RECORD SET ->
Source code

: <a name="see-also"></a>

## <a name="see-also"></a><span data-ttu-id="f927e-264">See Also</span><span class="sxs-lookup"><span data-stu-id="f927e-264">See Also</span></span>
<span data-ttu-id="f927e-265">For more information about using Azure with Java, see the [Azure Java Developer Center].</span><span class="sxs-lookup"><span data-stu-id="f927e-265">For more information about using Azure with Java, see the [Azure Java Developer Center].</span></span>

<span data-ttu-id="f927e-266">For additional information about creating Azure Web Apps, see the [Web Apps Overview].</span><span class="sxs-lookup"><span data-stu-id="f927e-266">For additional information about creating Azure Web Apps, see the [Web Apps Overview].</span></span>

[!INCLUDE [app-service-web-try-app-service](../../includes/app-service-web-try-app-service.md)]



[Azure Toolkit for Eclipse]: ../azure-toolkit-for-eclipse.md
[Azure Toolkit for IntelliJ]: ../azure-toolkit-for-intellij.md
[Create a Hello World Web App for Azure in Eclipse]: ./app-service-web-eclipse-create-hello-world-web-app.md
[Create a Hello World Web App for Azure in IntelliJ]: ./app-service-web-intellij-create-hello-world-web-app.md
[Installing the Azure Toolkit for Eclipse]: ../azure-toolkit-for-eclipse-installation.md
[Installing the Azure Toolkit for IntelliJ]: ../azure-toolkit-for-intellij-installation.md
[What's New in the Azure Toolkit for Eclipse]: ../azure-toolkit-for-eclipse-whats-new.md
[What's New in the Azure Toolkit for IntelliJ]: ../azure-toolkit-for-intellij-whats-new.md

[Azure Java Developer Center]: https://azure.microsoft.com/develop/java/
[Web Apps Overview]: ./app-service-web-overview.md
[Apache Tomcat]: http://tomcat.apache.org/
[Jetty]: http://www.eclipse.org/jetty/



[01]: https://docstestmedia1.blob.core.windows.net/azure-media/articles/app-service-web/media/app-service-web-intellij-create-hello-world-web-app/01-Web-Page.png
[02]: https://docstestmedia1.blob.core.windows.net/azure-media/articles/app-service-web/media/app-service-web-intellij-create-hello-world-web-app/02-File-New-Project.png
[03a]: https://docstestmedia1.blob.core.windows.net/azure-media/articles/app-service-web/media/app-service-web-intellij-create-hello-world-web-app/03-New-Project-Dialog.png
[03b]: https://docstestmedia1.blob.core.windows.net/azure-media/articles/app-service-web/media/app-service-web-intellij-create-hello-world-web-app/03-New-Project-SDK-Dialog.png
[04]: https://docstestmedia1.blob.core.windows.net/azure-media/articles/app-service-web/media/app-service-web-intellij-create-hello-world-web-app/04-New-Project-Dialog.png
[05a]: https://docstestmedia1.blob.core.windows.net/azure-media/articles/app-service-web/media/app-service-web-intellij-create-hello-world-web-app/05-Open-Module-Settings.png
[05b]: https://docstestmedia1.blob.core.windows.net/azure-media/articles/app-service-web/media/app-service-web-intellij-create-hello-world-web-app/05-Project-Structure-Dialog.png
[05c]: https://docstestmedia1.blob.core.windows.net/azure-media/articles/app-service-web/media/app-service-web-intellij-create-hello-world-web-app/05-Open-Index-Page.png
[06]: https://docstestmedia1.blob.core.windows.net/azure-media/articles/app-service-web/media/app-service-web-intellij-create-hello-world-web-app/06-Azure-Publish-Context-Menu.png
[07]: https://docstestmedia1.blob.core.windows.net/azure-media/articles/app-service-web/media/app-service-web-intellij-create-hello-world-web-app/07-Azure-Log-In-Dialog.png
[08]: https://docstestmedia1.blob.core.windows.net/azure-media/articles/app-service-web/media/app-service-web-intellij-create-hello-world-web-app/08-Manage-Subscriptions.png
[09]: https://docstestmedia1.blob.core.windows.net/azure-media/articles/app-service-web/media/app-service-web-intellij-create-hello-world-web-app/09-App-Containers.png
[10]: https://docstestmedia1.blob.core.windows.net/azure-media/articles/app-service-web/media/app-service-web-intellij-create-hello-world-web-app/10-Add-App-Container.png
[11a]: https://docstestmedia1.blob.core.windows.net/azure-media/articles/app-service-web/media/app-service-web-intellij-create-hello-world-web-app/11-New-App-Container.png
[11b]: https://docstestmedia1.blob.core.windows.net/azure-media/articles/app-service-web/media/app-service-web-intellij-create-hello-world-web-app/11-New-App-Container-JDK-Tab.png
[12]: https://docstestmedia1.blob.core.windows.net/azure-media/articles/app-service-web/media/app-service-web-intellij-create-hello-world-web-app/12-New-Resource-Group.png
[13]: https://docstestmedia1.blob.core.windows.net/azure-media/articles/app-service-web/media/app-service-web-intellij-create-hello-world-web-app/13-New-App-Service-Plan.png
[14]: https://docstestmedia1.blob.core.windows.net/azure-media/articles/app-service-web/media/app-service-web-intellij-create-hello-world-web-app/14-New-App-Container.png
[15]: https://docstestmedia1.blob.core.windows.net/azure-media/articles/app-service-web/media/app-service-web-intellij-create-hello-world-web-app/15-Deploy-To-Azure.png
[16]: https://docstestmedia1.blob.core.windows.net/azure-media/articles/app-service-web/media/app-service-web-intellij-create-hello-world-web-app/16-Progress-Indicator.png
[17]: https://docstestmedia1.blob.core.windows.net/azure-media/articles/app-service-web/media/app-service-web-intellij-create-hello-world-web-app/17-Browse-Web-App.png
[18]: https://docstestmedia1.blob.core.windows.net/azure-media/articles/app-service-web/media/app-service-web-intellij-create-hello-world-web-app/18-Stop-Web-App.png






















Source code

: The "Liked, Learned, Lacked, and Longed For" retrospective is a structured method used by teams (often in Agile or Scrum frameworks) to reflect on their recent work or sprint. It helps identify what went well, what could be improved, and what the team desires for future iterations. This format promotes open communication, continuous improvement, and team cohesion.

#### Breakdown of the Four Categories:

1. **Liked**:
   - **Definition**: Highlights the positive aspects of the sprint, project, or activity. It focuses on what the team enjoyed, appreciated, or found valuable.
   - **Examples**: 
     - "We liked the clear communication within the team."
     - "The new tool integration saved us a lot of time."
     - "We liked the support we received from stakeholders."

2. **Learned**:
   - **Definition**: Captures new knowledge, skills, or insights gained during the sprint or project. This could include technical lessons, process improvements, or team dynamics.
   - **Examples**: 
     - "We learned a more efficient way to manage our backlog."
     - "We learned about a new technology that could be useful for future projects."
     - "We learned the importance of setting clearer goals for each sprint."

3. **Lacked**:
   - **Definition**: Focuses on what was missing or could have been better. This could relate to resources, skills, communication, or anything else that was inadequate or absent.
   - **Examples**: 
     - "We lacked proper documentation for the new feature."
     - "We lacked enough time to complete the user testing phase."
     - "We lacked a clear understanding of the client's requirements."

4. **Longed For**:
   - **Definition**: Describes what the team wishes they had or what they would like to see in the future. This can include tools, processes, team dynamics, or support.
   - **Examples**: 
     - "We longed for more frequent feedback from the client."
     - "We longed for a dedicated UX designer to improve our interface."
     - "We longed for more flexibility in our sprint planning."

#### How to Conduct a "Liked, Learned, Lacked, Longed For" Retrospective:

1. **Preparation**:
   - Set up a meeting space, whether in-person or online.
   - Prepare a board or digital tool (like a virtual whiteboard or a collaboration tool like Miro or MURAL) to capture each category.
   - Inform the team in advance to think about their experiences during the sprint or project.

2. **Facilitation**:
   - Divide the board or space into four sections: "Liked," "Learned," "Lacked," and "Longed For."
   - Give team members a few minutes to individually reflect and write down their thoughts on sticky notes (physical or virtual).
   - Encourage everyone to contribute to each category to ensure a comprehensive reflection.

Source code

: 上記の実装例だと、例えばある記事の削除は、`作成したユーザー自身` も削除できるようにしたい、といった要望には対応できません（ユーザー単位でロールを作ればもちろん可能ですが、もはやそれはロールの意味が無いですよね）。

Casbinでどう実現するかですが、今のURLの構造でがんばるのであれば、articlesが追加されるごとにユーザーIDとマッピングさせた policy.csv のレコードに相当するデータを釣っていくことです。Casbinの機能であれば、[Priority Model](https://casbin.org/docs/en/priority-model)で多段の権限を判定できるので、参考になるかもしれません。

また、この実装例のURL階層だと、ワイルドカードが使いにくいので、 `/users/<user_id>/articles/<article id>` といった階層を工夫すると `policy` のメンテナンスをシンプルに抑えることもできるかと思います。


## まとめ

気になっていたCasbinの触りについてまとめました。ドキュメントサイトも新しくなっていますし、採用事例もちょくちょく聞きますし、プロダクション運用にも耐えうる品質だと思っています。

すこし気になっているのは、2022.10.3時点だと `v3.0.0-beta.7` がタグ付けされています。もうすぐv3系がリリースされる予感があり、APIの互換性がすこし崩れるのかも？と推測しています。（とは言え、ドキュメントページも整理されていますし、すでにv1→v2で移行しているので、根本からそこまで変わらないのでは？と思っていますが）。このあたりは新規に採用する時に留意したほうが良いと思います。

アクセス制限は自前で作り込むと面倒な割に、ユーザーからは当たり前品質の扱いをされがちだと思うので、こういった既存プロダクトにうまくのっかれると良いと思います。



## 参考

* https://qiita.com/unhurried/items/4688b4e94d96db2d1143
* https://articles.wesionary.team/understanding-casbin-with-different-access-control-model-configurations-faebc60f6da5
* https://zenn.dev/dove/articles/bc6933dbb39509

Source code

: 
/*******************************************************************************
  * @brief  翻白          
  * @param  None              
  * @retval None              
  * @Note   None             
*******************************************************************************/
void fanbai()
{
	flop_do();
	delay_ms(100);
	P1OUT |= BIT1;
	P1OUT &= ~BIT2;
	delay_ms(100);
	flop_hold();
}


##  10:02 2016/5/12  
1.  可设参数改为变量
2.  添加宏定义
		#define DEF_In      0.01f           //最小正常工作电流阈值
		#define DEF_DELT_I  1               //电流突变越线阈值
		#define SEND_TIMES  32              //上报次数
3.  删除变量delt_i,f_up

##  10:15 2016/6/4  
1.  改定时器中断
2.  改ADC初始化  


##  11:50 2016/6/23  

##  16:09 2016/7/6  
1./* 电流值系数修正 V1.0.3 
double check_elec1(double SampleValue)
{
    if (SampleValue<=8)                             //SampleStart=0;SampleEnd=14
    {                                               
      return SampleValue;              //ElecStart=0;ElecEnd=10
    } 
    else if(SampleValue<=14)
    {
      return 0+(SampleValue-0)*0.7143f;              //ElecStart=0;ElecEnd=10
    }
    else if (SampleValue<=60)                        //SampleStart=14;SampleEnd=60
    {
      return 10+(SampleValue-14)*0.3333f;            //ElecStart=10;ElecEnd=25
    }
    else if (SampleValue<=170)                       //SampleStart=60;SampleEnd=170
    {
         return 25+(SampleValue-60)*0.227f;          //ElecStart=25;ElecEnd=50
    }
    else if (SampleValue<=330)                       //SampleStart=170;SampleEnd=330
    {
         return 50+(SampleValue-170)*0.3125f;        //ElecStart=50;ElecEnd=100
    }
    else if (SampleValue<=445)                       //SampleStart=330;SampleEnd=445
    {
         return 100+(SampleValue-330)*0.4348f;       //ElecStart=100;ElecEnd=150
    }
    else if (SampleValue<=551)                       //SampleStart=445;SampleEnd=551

INSTRUCTION ->
For every line in the data above that has the string "installation", return that line.

ANSWER SECTION ->
[Installing the Azure Toolkit for Eclipse]: ../azure-toolkit-for-eclipse-installation.md
[Installing the Azure Toolkit for IntelliJ]: ../azure-toolkit-for-intellij-installation.md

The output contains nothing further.